Neonazi-Konzert „In Bewegung“Hass, Hetze und eine Kinderhüpfburg
Die NPD rief, und Hunderte Neonazis kamen zum Rechtsrock-Konzert „In Bewegung“ in Sondershausen. Was die Organisatoren als Familienfest verkaufen, ist ein Hass-Konzert, das Geld in die Kassen der extremen Rechten spülen soll.

Man trifft sich diesmal im Industriegebiet. Rund 300 Rechtsextreme haben sich am Sonnabend auf dem umzäunten Platz im Norden von Sondershausen eingefunden. Sie sitzen auf Bierbänken in der Sonne. Auf der Bühne verbreiten Redner und Rechtsrockbands im Wechsel Hass und Hetze. Auf der anderen Seite des Platzes ist eine kleine Kinderhüpfburg aufgebaut. Aus mehreren Bundesländern sind heute Neonazis angereist. Es ist die schon die vierte größere Neonazi-Open-Air-Veranstaltung in Thüringen in diesem Jahr.
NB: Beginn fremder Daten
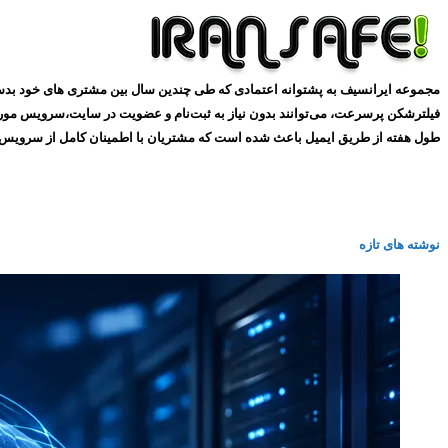
طول هفته از طریق ایمیل باعث شده است که مشتریان با اطمینان کامل از سرویس های ما استفاده کنند و همین
نوشته های تازه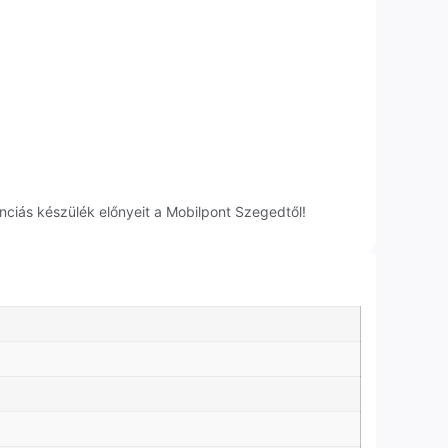
nciás készülék előnyeit a Mobilpont Szegedtől!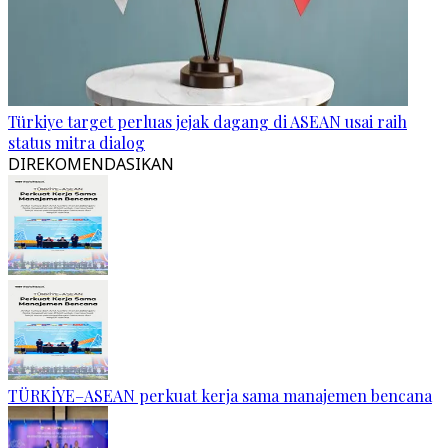
Türkiye target perluas jejak dagang di ASEAN usai raih
status mitra dialog
DIREKOMENDASIKAN
TÜRKİYE–ASEAN perkuat kerja sama manajemen bencana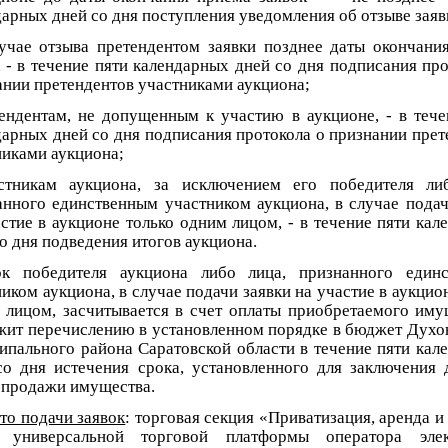
арных дней со дня поступления уведомления об отзыве заяв
лучае отзыва претендентом заявки позднее даты окончани
 - в течение пяти календарных дней со дня подписания про
ании претендентов участниками аукциона;
тендентам, не допущенным к участию в аукционе, - в тече
дарных дней со дня подписания протокола о признании прет
никами аукциона;
стникам аукциона, за исключением его победителя ли
анного единственным участником аукциона, в случае подач
стие в аукционе только одним лицом, - в течение пяти кал
о дня подведения итогов аукциона.
ок победителя аукциона либо лица, признанного един
иком аукциона, в случае подачи заявки на участие в аукцио
 лицом, засчитывается в счет оплаты приобретаемого иму
жит перечислению в установленном порядке в бюджет Духо
ипального района Саратовской области в течение пяти кал
со дня истечения срока, установленного для заключения 
-продажи имущества.
то подачи заявок
: торговая секция «Приватизация, аренда 
 универсальной торговой платформы оператора элек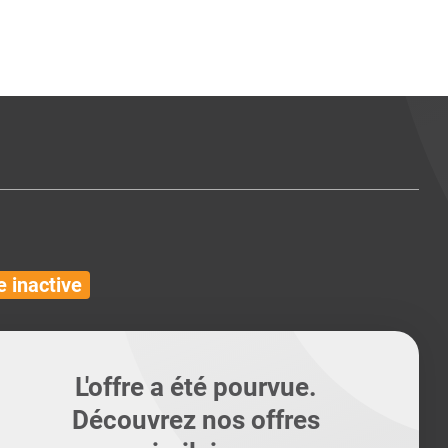
ents
Conseils pour les can
Conseils pour les can
Quiz métiers
PTABILITÉ
 inactive
L'offre a été pourvue.
Découvrez nos offres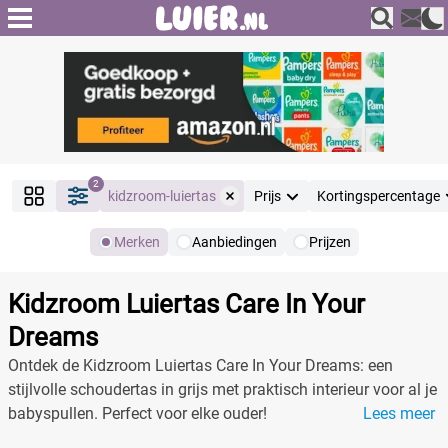
2
kidzroom-luiertas
Prijs
Kortingspercentage
Merken
Aanbiedingen
Prijzen
Producten
Filter
Kidzroom Luiertas Care In Your
Reset alle filters
Dreams
Ontdek de Kidzroom Luiertas Care In Your Dreams: een
stijlvolle schoudertas in grijs met praktisch interieur voor al je
Merk
Reset
babyspullen. Perfect voor elke ouder!
Lees meer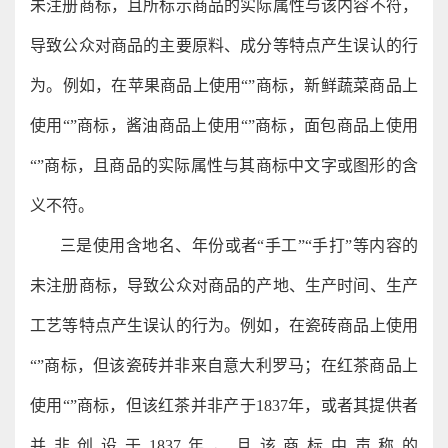
未注册商标，且所标示商品的实际属性与该内容不符，
导致公众对商品的主要原料、成分等特点产生误认的行
为。例如，在苹果商品上使用“”商标，新鲜蔬菜商品上
使用“”商标，酱油商品上使用“”商标，面包商品上使用
“”商标，且商品的实际属性与其商标中文字或图形的含
义不符。
三是使用含地名、年份或者“手工”“手打”等内容的
未注册商标，导致公众对商品的产地、生产时间、生产
工艺等特点产生误认的行为。例如，在瓷砖商品上使用
“”商标，但该瓷砖并非来自意大利罗马；在红茶商品上
使用“”商标，但该红茶并非产于1837年，或者其提供者
并非创设于1837年，且该商标中声称的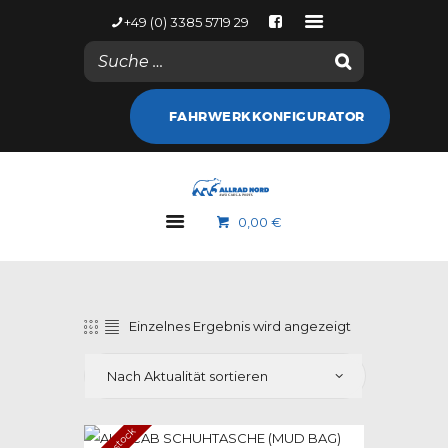
+49 (0) 3385 5719 29
NACHRICHTEN
FAHRWERKKONFIGURATOR
KONTODETAILS
WEB SHOP
ALLRAD NORD
0,00 €
MARKEN
GALERIE
NACHRICHTEN
KONTAKT
Einzelnes Ergebnis wird angezeigt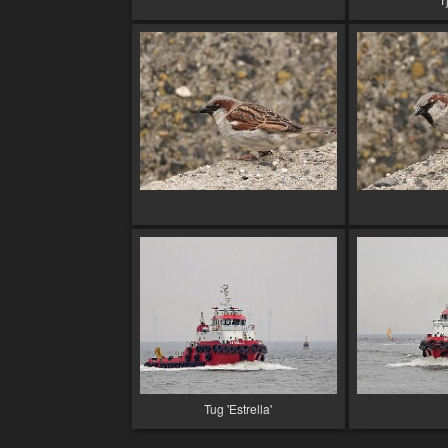
Tug 'Estrella'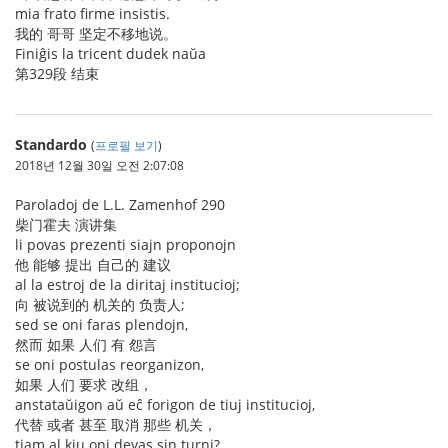
mia frato firme insistis.
我的 哥哥 坚定不移地说。
Finiĝis la tricent dudek naŭa
第329段 结束
Standardo
(
프로필 보기
)
2018년 12월 30일 오전 2:07:08
Paroladoj de L.L. Zamenhof 290
柴门霍夫 演讲集
li povas prezenti siajn proponojn
他 能够 提出 自己的 建议
al la estroj de la diritaj institucioj;
向 被说到的 机关的 负责人;
sed se oni faras plendojn,
然而 如果 人们 有 怨言
se oni postulas reorganizon,
如果 人们 要求 改组，
anstataŭigon aŭ eĉ forigon de tiuj institucioj,
代替 或者 甚至 取消 那些 机关，
tiam al kiu oni devas sin turni?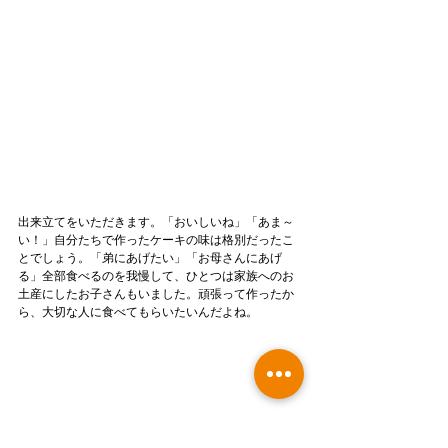
出来立てをいただきます。「おいしいね」「あま～
い！」自分たちで作ったケーキの味は格別だったこ
とでしょう。「弟にあげたい」「お母さんにあげ
る」全部食べるのを我慢して、ひとつは家族へのお
土産にしたお子さんもいました。頑張って作ったか
ら、大切な人に食べてもらいたいんだよね。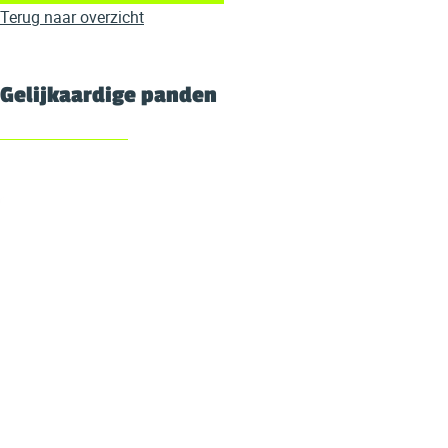
Terug naar overzicht
Gelijkaardige panden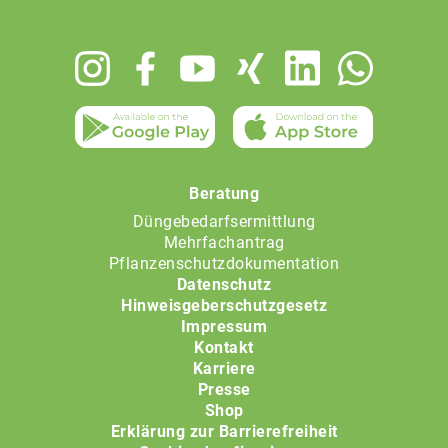
Footer
menu
Beratung
Düngebedarfsermittlung
Mehrfachantrag
Pflanzenschutzdokumentation
Datenschutz
Hinweisgeberschutzgesetz
Impressum
Kontakt
Karriere
Presse
Shop
Erklärung zur Barrierefreiheit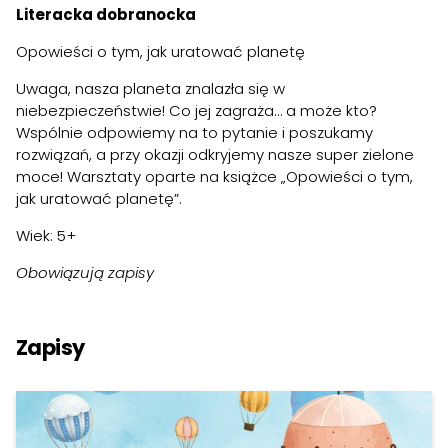
Literacka dobranocka
Opowieści o tym, jak uratować planetę
Uwaga, nasza planeta znalazła się w
niebezpieczeństwie! Co jej zagraża… a może kto?
Wspólnie odpowiemy na to pytanie i poszukamy
rozwiązań, a przy okazji odkryjemy nasze super zielone
moce! Warsztaty oparte na książce „Opowieści o tym,
jak uratować planetę”.
Wiek: 5+
Obowiązują zapisy
Zapisy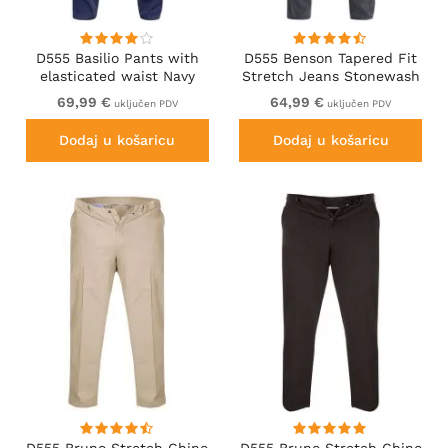
D555 Basilio Pants with
D555 Benson Tapered Fit
elasticated waist Navy
Stretch Jeans Stonewash
69,99 €
64,99 €
uključen PDV
uključen PDV
Dodaj u košaricu
Dodaj u košaricu
D555 Bruno Stretch Chino
D555 Bruno Stretch Chino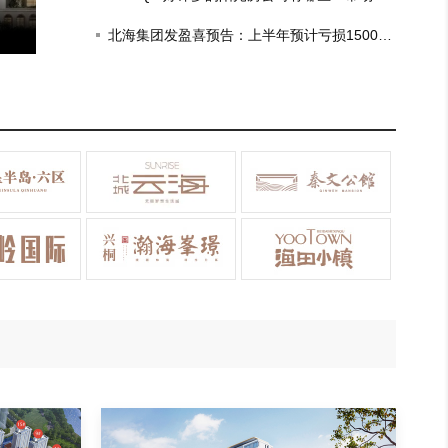
姓！比肩北上广！
状观察
北海集团发盈喜预告：上半年预计亏损1500
万-1700万港元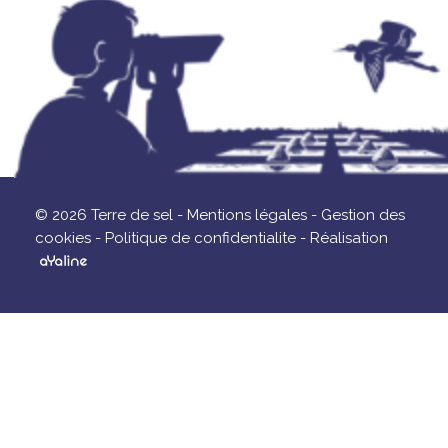
© 2026 Terre de sel -
Mentions légales -
Gestion des
cookies -
Politique de confidentialite -
Réalisation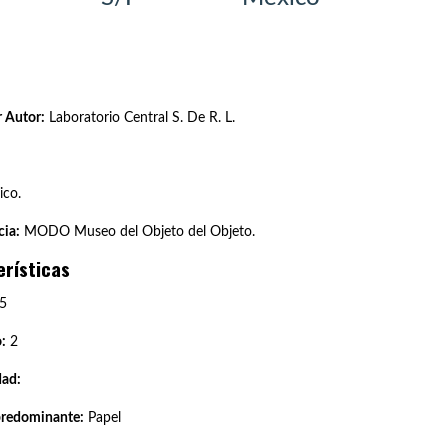
 Autor:
Laboratorio Central S. De R. L.
co.
ia:
MODO Museo del Objeto del Objeto.
erísticas
5
:
2
dad:
predominante:
Papel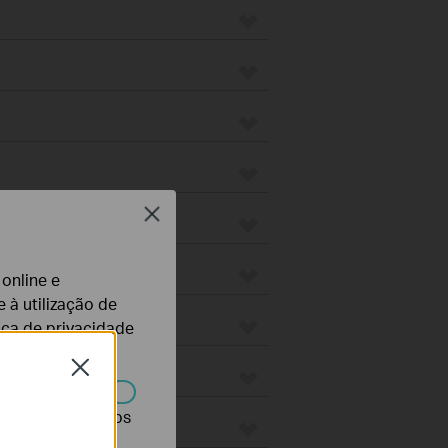
Close
 online e
 à utilização de
tica de privacidade
Close
r desativados nos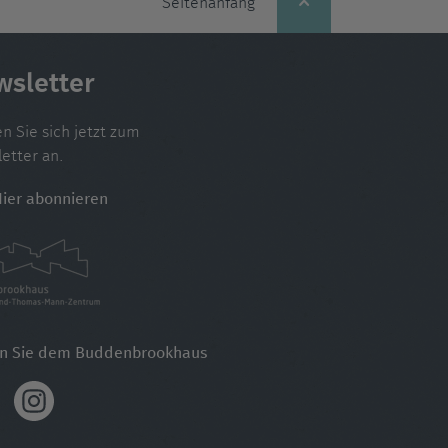
Seitenanfang
wsletter
n Sie sich jetzt zum
etter an.
Hier abonnieren
en Sie dem Buddenbrookhaus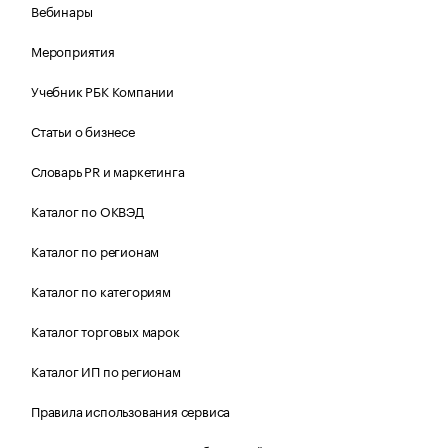
Вебинары
Мероприятия
Учебник РБК Компании
Статьи о бизнесе
Словарь PR и маркетинга
Каталог по ОКВЭД
Каталог по регионам
Каталог по категориям
Каталог торговых марок
Каталог ИП по регионам
Правила использования сервиса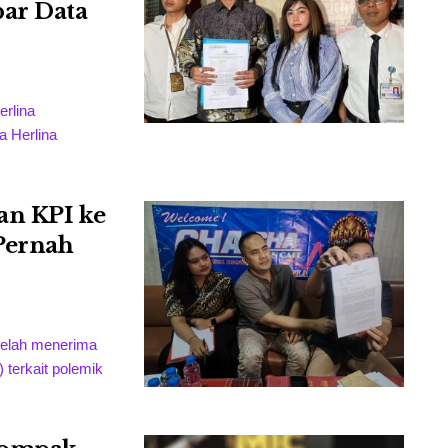
bar Data
erlina
 Herlina
an KPI ke
Pernah
telah menerima
) terkait polemik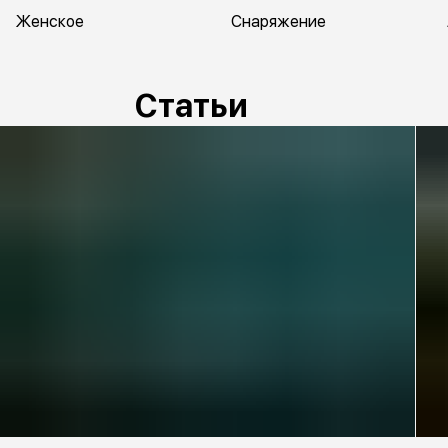
Женское
Снаряжение
Статьи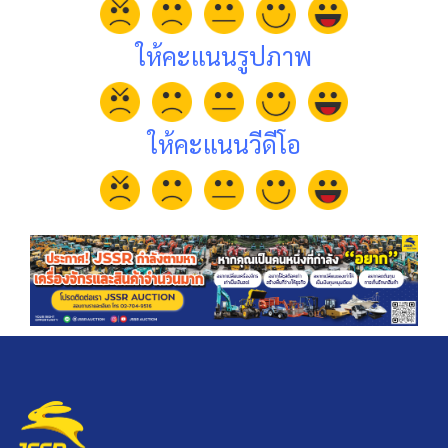
ให้คะแนนรูปภาพ
ให้คะแนนวีดีโอ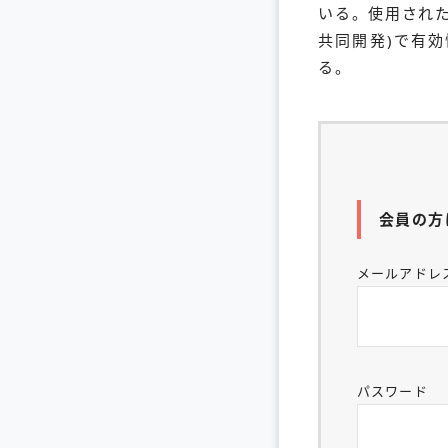
いる。使用され
共同開発)で有効
る。
会員の方
メールアドレ
パスワード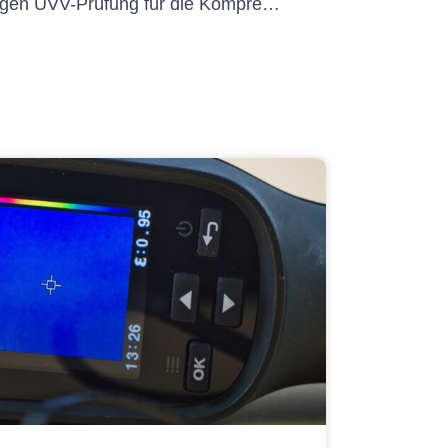
Die Vorteile einer regelmäßigen UVV-Prüfung für die Kompressorwartung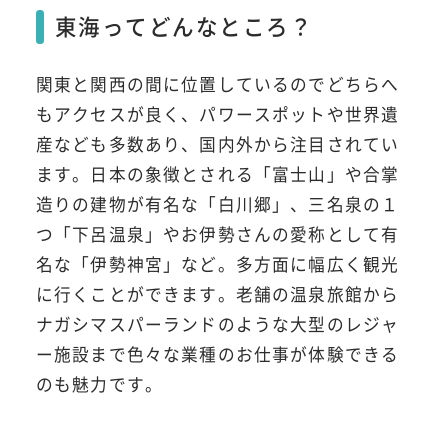
東海ってどんなところ？
関東と関西の間に位置しているのでどちらへ
もアクセスが良く、パワースポットや世界遺
産なども多数あり、国内外から注目されてい
ます。日本の象徴とされる「富士山」や合掌
造りの建物が有名な「白川郷」、三名泉の１
つ「下呂温泉」やお伊勢さんの愛称として有
名な「伊勢神宮」など。多方面に幅広く観光
に行くことができます。老舗の温泉旅館から
ナガシマスパーランドのような大型のレジャ
ー施設まで色々な業種のお仕事が体験できる
のも魅力です。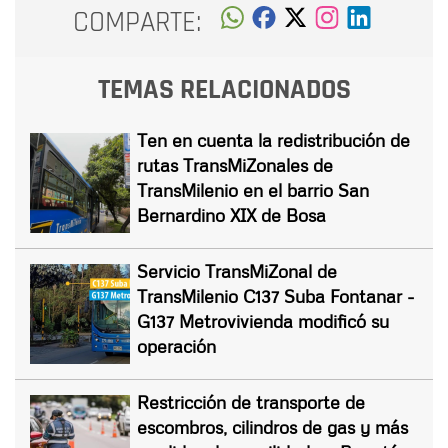
COMPARTE:
TEMAS RELACIONADOS
Ten en cuenta la redistribución de
rutas TransMiZonales de
TransMilenio en el barrio San
Bernardino XIX de Bosa
Servicio TransMiZonal de
TransMilenio C137 Suba Fontanar -
G137 Metrovivienda modificó su
operación
Restricción de transporte de
escombros, cilindros de gas y más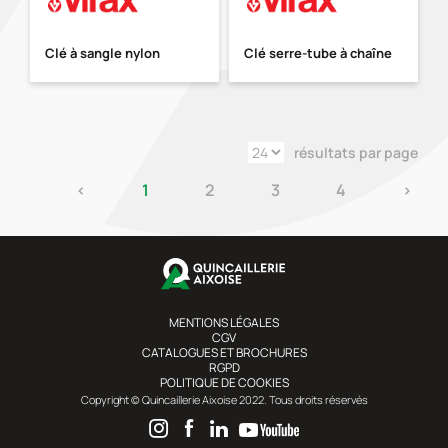
Clé à sangle nylon
Clé serre-tube à chaîne
résultats par page
‹
1
2
3
4
›
MENTIONS LÉGALES
CGV
CATALOGUES ET BROCHURES
RGPD
POLITIQUE DE COOKIES
Copyright © Quincaillerie Aixoise 2022. Tous droits réservés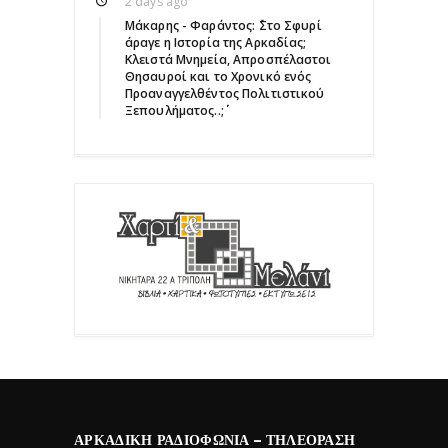
2 days ago
Μάκαρης - Φαράντος: ΄΄Στο Σφυρί
άραγε η Ιστορία της Αρκαδίας;
Κλειστά Μνημεία, Απροσπέλαστοι
Θησαυροί και το Χρονικό ενός
Προαναγγελθέντος Πολιτιστικού
Ξεπουλήματος..;΄΄
ΑΡΚΑΔΙΚΉ ΡΑΔΙΟΦΩΝΊΑ – ΤΗΛΕΌΡΑΣΗ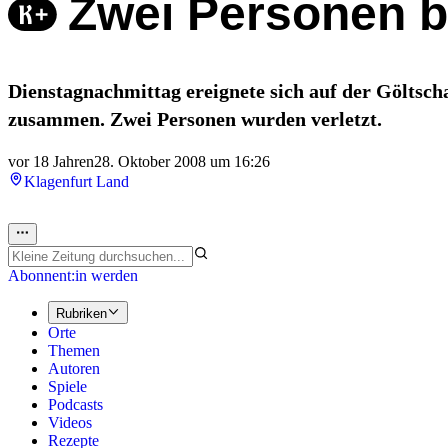
Zwei Personen b
Dienstagnachmittag ereignete sich auf der Göltsch
zusammen. Zwei Personen wurden verletzt.
vor 18 Jahren
28. Oktober 2008 um 16:26
Klagenfurt Land
Abonnent:in werden
Rubriken
Orte
Themen
Autoren
Spiele
Podcasts
Videos
Rezepte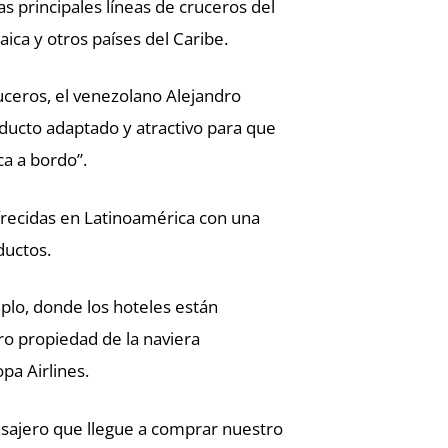
s principales líneas de cruceros del
ca y otros países del Caribe.
uceros, el venezolano Alejandro
oducto adaptado y atractivo para que
ca a bordo”.
recidas en Latinoamérica con una
ductos.
plo, donde los hoteles están
ro propiedad de la naviera
pa Airlines.
sajero que llegue a comprar nuestro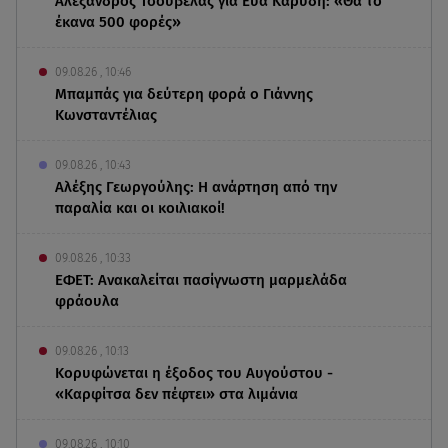
Αλέξανδρος Τσουβέλας για Εύα Καρύδη: «Θα το
έκανα 500 φορές»
09.08.26 , 10:46
Μπαμπάς για δεύτερη φορά ο Γιάννης
Κωνσταντέλιας
09.08.26 , 10:43
Αλέξης Γεωργούλης: Η ανάρτηση από την
παραλία και οι κοιλιακοί!
09.08.26 , 10:33
ΕΦΕΤ: Ανακαλείται πασίγνωστη μαρμελάδα
φράουλα
09.08.26 , 10:13
Κορυφώνεται η έξοδος του Αυγούστου -
«Καρφίτσα δεν πέφτει» στα λιμάνια
09.08.26 , 10:10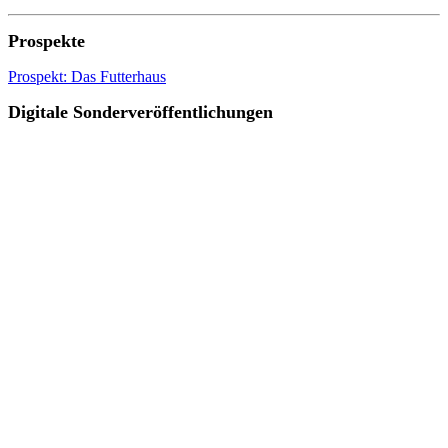
Prospekte
Prospekt: Das Futterhaus
Digitale Sonderveröffentlichungen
Draußen kontrolliert die Polizei Neonazis auf verbotene Symbole. Waffen und Alkohol sind auf dem Platz verboten. Wer sich NS-verherrlichende Tattoos abklebt, darf passieren. Eine Gruppe junger Neonazis aus Sachsen-Anhalt verlässt die Polizeikontrollen. Kurz vor dem Einlass beschimpfen sie Journalisten, die das Geschehen fotografieren. Die Kontrollen wirken grotesk: Draußen müssen Besucher ihre T-Shirts mit dem Schriftzug „HKNKRZ“ für „Hakenkreuz“ abkleben. Drinnen werden diese T-Shirts verkauft, und Besucher laufen mit den frisch erworbenen Oberteilen herum.